What you should do
Output only the stretch of the listing that starts at the line containing "Detective Assigned |" and ends at the line containing "Section - Type", reproduced exactly with both ends.

Materials provided

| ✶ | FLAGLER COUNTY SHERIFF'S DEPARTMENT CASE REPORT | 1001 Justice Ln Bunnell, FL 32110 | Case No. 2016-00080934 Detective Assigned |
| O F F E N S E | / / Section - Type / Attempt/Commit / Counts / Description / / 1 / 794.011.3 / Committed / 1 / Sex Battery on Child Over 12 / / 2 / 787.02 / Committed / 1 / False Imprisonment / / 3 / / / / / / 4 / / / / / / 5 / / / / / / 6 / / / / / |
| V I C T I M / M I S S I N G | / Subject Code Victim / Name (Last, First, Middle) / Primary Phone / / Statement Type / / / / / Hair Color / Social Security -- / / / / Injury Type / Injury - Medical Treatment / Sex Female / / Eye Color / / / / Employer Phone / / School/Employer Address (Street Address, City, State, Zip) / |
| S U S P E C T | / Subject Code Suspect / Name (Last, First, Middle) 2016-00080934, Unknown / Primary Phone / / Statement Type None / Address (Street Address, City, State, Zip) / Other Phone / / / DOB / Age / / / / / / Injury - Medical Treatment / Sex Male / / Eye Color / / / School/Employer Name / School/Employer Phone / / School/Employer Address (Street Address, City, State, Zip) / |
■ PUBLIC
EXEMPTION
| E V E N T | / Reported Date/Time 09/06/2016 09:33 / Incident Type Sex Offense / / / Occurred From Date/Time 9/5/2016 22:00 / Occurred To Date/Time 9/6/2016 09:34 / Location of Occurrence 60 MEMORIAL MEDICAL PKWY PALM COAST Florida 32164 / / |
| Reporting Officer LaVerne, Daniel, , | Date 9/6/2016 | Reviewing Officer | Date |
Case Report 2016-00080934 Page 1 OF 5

...

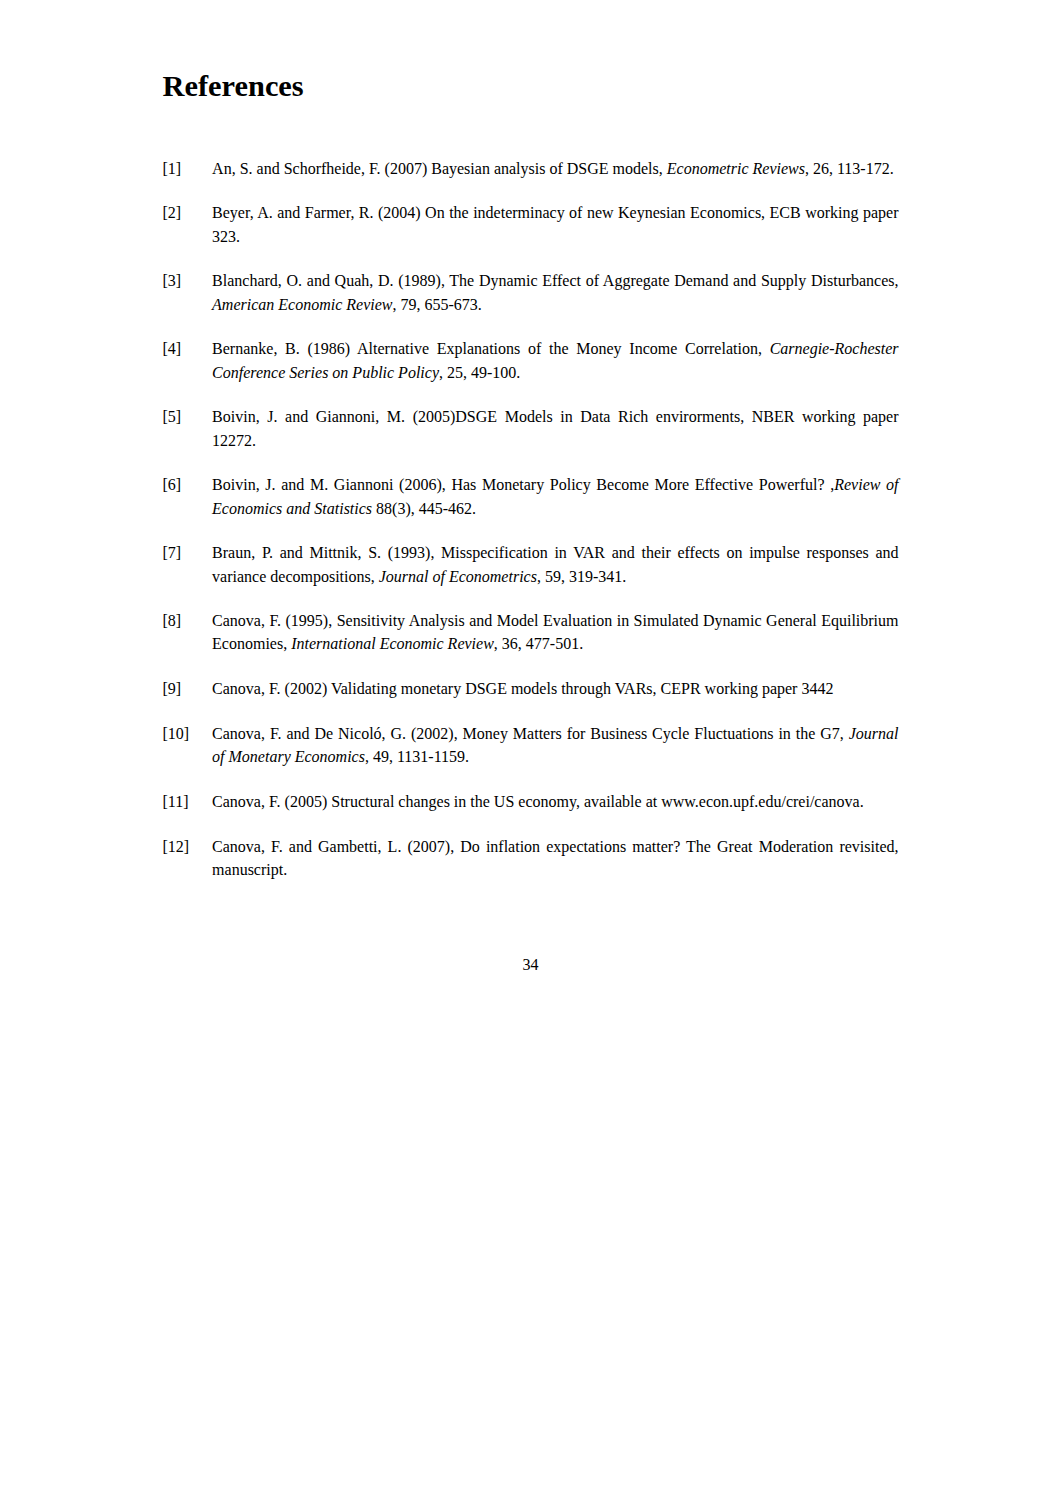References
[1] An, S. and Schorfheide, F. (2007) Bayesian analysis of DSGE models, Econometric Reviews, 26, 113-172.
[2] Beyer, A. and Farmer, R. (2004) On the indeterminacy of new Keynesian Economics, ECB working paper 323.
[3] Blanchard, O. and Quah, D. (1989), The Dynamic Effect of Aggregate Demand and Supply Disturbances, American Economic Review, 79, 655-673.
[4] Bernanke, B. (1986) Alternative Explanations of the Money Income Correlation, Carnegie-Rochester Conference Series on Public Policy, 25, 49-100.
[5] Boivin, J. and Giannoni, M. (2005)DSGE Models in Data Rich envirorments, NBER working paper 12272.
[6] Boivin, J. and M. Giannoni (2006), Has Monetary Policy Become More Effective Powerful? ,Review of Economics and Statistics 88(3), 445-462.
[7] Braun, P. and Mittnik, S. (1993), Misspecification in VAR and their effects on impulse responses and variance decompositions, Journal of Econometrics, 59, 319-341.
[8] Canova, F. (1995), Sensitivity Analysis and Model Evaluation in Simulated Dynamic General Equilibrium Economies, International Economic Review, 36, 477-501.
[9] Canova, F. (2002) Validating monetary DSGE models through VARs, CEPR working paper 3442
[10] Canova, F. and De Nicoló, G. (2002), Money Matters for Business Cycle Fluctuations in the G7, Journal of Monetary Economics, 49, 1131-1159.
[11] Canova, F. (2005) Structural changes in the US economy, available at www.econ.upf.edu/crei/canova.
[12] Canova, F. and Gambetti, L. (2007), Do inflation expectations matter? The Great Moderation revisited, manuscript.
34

Written reply
| ✶ | FLAGLER COUNTY SHERIFF'S DEPARTMENT CASE REPORT | 1001 Justice Ln Bunnell, FL 32110 | Case No. 2016-00080934 Detective Assigned |
| O F F E N S E | / / Section - Type / Attempt/Commit / Counts / Description / / 1 / 794.011.3 / Committed / 1 / Sex Battery on Child Over 12 / / 2 / 787.02 / Committed / 1 / False Imprisonment / / 3 / / / / / / 4 / / / / / / 5 / / / / / / 6 / / / / / |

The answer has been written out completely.